I live in Spain, where authors such as Ken Follet (for his Pillars of the Earth books), Christian Jacq and Massimo Manfredi and Arturo Pérez Reverte are highly regarded, and Galdos' Episodios Nacionales are part of the canon. According to hispanicist Henry Kamen this reliance on fictionalised history tends to 'distort and even intentionally falsify the past'.
Personally I read and have read and enjoyed historical fiction, including Patrick O'Brian, Hilary Mantel, Neal Stephenson, and I feel like I have learnt things about places, people and periods I might otherwise never have given much thought to.
Is there a case for historical fiction, beyond merely awakening interest in the events of the past? Are there writers who any actual historian would recommend as vehicles for genuine learning? Or are they just to be read as entertainment, providing more information about the time in which they were written than the period they are ostensibly about?

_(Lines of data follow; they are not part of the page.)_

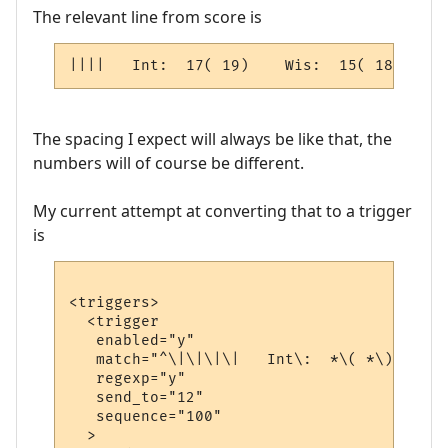
The relevant line from score is
||||   Int:  17( 19)    Wis:  15( 18)   : 
The spacing I expect will always be like that, the
numbers will of course be different.
My current attempt at converting that to a trigger
is
<triggers>

  <trigger

   enabled="y"

   match="^\|\|\|\|   Int\:  *\( *\)    Wi
   regexp="y"

   send_to="12"

   sequence="100"

  >
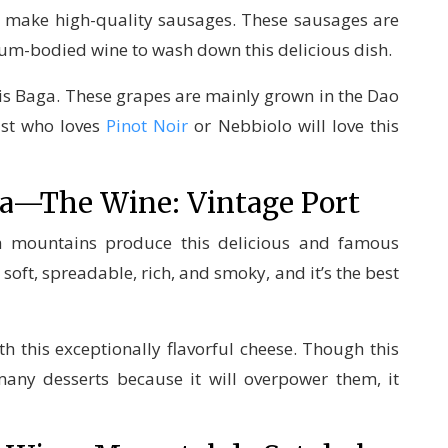
o make high-quality sausages. These sausages are
dium-bodied wine to wash down this delicious dish.
s is Baga. These grapes are mainly grown in the Dao
ast who loves
Pinot Noir
or Nebbiolo will love this
rra—The Wine: Vintage Port
la mountains produce this delicious and famous
 soft, spreadable, rich, and smoky, and it’s the best
th this exceptionally flavorful cheese. Though this
many desserts because it will overpower them, it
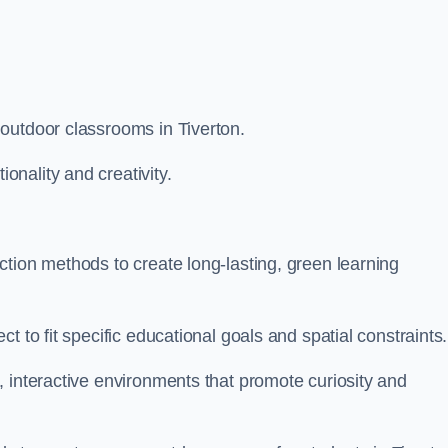
outdoor classrooms in Tiverton.
nality and creativity.
tion methods to create long-lasting, green learning
t to fit specific educational goals and spatial constraints.
 interactive environments that promote curiosity and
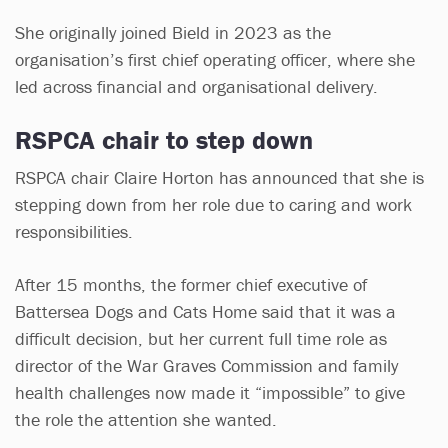
She originally joined Bield in 2023 as the
organisation’s first chief operating officer, where she
led across financial and organisational delivery.
RSPCA chair to step down
RSPCA chair Claire Horton has announced that she is
stepping down from her role due to caring and work
responsibilities.
After 15 months, the former chief executive of
Battersea Dogs and Cats Home said that it was a
difficult decision, but her current full time role as
director of the War Graves Commission and family
health challenges now made it “impossible” to give
the role the attention she wanted.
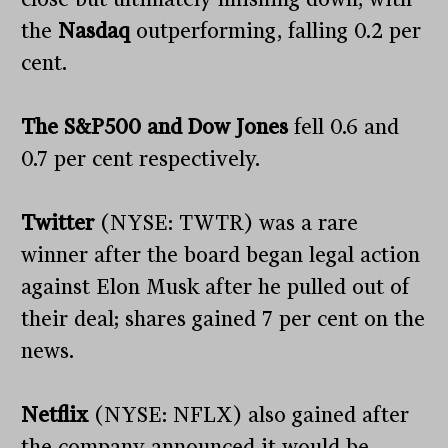
the
Nasdaq
outperforming, falling 0.2 per
cent.
The S&P500 and Dow Jones
fell 0.6 and
0.7 per cent respectively.
Twitter
(NYSE: TWTR) was a rare
winner after the board began legal action
against Elon Musk after he pulled out of
their deal; shares gained 7 per cent on the
news.
Netflix
(NYSE: NFLX) also gained after
the company announced it would be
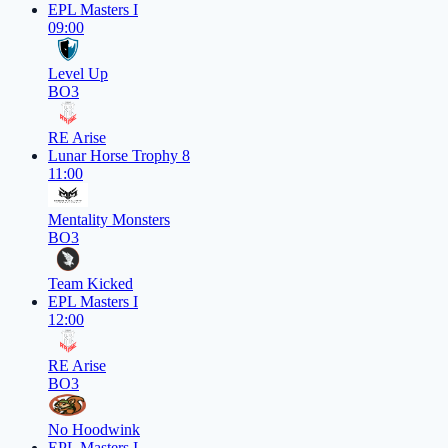
EPL Masters I
09:00
Level Up
BO3
RE Arise
Lunar Horse Trophy 8
11:00
Mentality Monsters
BO3
Team Kicked
EPL Masters I
12:00
RE Arise
BO3
No Hoodwink
EPL Masters I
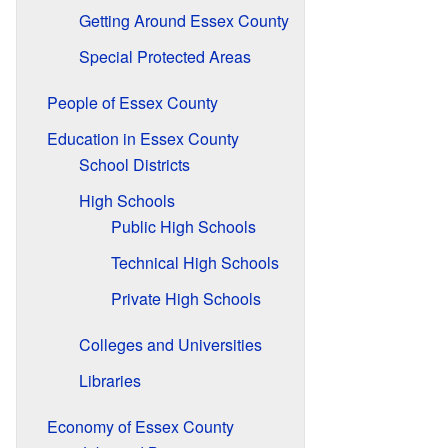
Getting Around Essex County
Special Protected Areas
People of Essex County
Education in Essex County
School Districts
High Schools
Public High Schools
Technical High Schools
Private High Schools
Colleges and Universities
Libraries
Economy of Essex County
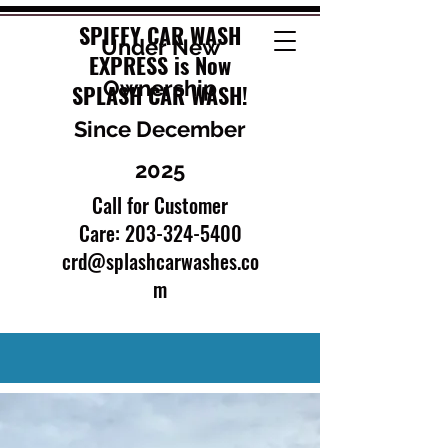
SPIFFY CAR WASH
Under New
EXPRESS is Now
Ownership
SPLASH CAR WASH!
Since December
2025
Call for Customer
Care:
203-324-5400
crd@splashcarwashes.co
m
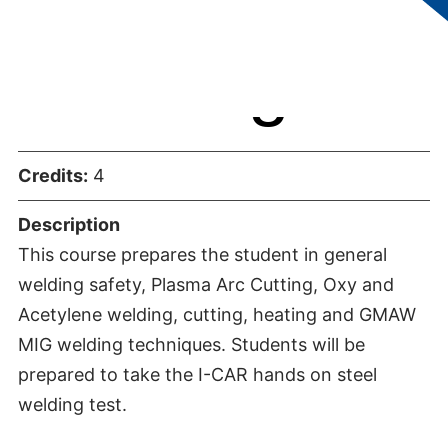
Welding
Credits:
4
Description
This course prepares the student in general
welding safety, Plasma Arc Cutting, Oxy and
Acetylene welding, cutting, heating and GMAW
MIG welding techniques. Students will be
prepared to take the I-CAR hands on steel
welding test.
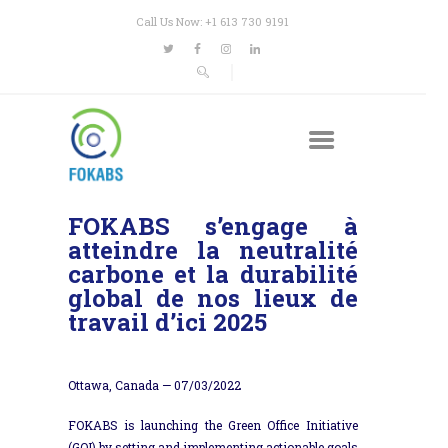
Call Us Now: +1 613 730 9191
FOKABS s’engage à
atteindre la neutralité
carbone et la durabilité
global de nos lieux de
travail d’ici 2025
Ottawa, Canada —
07/03/2022
FOKABS is launching the Green Office Initiative
(GOI) by setting and implementing actionable goals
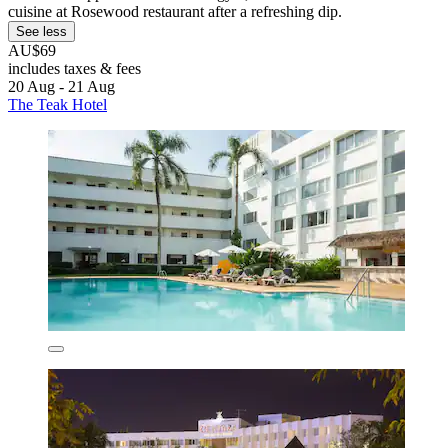
cuisine at Rosewood restaurant after a refreshing dip.
See less
AU$69
includes taxes & fees
20 Aug - 21 Aug
The Teak Hotel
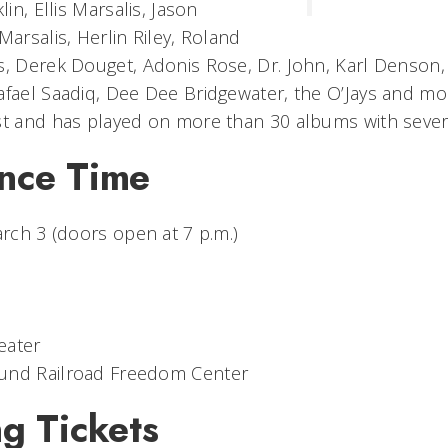
lin, Ellis Marsalis, Jason
Marsalis, Herlin Riley, Roland
s, Derek Douget, Adonis Rose, Dr. John, Karl Denson,
afael Saadiq, Dee Dee Bridgewater, the O’Jays and m
st and has played on more than 30 albums with severa
nce Time
arch 3 (doors open at 7 p.m.)
eater
und Railroad Freedom Center
g Tickets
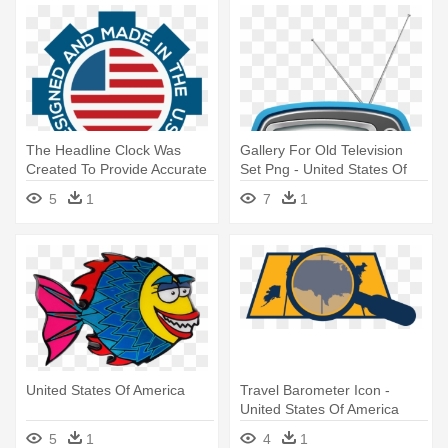
The Headline Clock Was
Gallery For Old Television
Created To Provide Accurate
Set Png - United States Of
- United States Of America
America
5
1
7
1
United States Of America
Travel Barometer Icon -
United States Of America
5
1
4
1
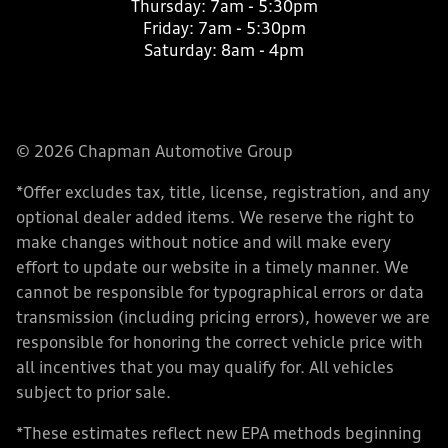
Thursday:
7am - 5:30pm
Friday:
7am - 5:30pm
Saturday:
8am - 4pm
© 2026 Chapman Automotive Group
*Offer excludes tax, title, license, registration, and any
optional dealer added items. We reserve the right to
make changes without notice and will make every
effort to update our website in a timely manner. We
cannot be responsible for typographical errors or data
transmission (including pricing errors), however we are
responsible for honoring the correct vehicle price with
all incentives that you may qualify for. All vehicles
subject to prior sale.
*These estimates reflect new EPA methods beginning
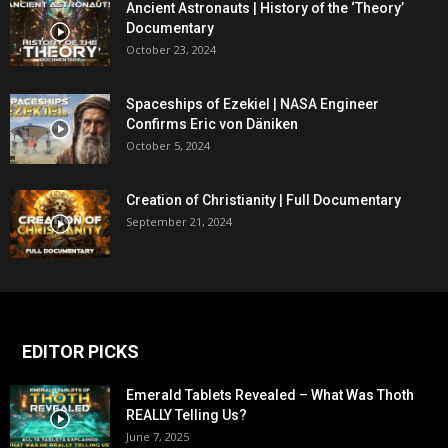
Ancient Astronauts | History of the ‘Theory’
Documentary
October 23, 2024
Spaceships of Ezekiel | NASA Engineer
Confirms Eric von Däniken
October 5, 2024
Creation of Christianity | Full Documentary
September 21, 2024
EDITOR PICKS
Emerald Tablets Revealed – What Was Thoth
REALLY Telling Us?
June 7, 2025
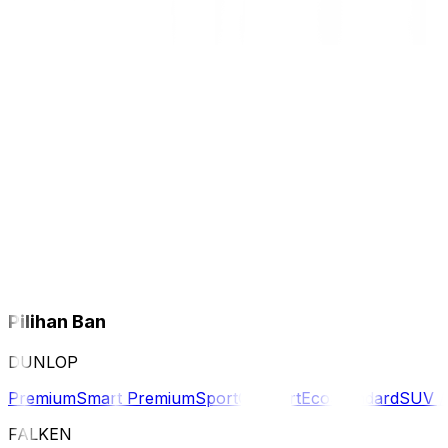
Pilihan Ban
DUNLOP
Premium
Smart Premium
Sport
Comfort
Eco
Standard
SUV 
FALKEN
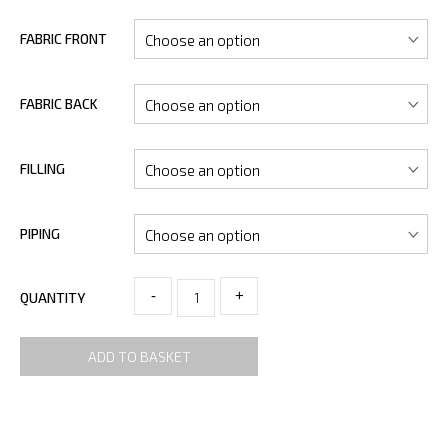
FABRIC FRONT
FABRIC BACK
FILLING
PIPING
-
+
QUANTITY
ADD TO BASKET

Well, the problem with historical fiction is that the degree of fictionalization is much greater than in a non-fictional (academic) work. This is obviously inevitable in order to fill in the gaps within a continuous narrative that historical sources cannot fill. For that reason, even the most meticulously researched novel will introduce a larger amount of distortion than other (non-fictional or academic) forms of historical writing would introduce into the source material.
Now, there are some writers of historical fiction out there who take the adherence to historical fact (and the amount of research they provide) very seriously, others are more liberal. But the main issue is that the reader cannot see where a narrative’s basis in fact ends and the imagination of the writer begins, since the form he writes in doesn’t require to clearly separate both elements.
For example, to mention some authors relevant to my own discipline (History of Japan), the late Shiba Ryōtarō did employ a somewhat peculiar style of switching between narrative layers between a rather dry prose depicting historical events in a more “objective,” documentary style and a zoomed-in, much more “fictional” depiction of scenes within the larger flow of things where his protagonists would then make their appearance. By this incorporation of narrative techniques normally associated with both non-fictional and fictional writing, he at least implied a clear division between the factual and the fictional components of his stories to the reader, although a case-by-case analysis would be necessary to establish how well these two narrative layers actually separate historical fact from fiction in practice.
On the other hand, Nagai Michiko, another Japanese novelist, researches her stories a lot through primary sources herself, instead of merely on history books—so much actually that, amusingly, a Japanese history professor once recommended me one of her novels as the “best-researched” (and incidentally most fun to read) work over the biographies available on the same subject in scholarly literature!
To conclude, the whole objective of history as a scholarly discipline and of historical fiction is very different; therefore, historical fiction might teach you facts (if it makes clear enough what the facts are), but it doesn't go "beyond."
As such, it obviously cannot replace history in the sense of the discipline, but it can, in theory, be incredibly accurate concerning the known historical facts that are woven into the narrative. This, however, is both a question of how much research the author has put into the subject he writes on to begin with, and how closely he chooses to adhere to the fruits of his research. However, since historical fiction typically does not clearly distinguish between fact and fiction, and doesn’t cite its sources, it cannot replace the former as a means of learning (especially not on an academic level). I therefore think it can be a fun pastime that works best if you juxtapose it with non-fiction to set the facts straight.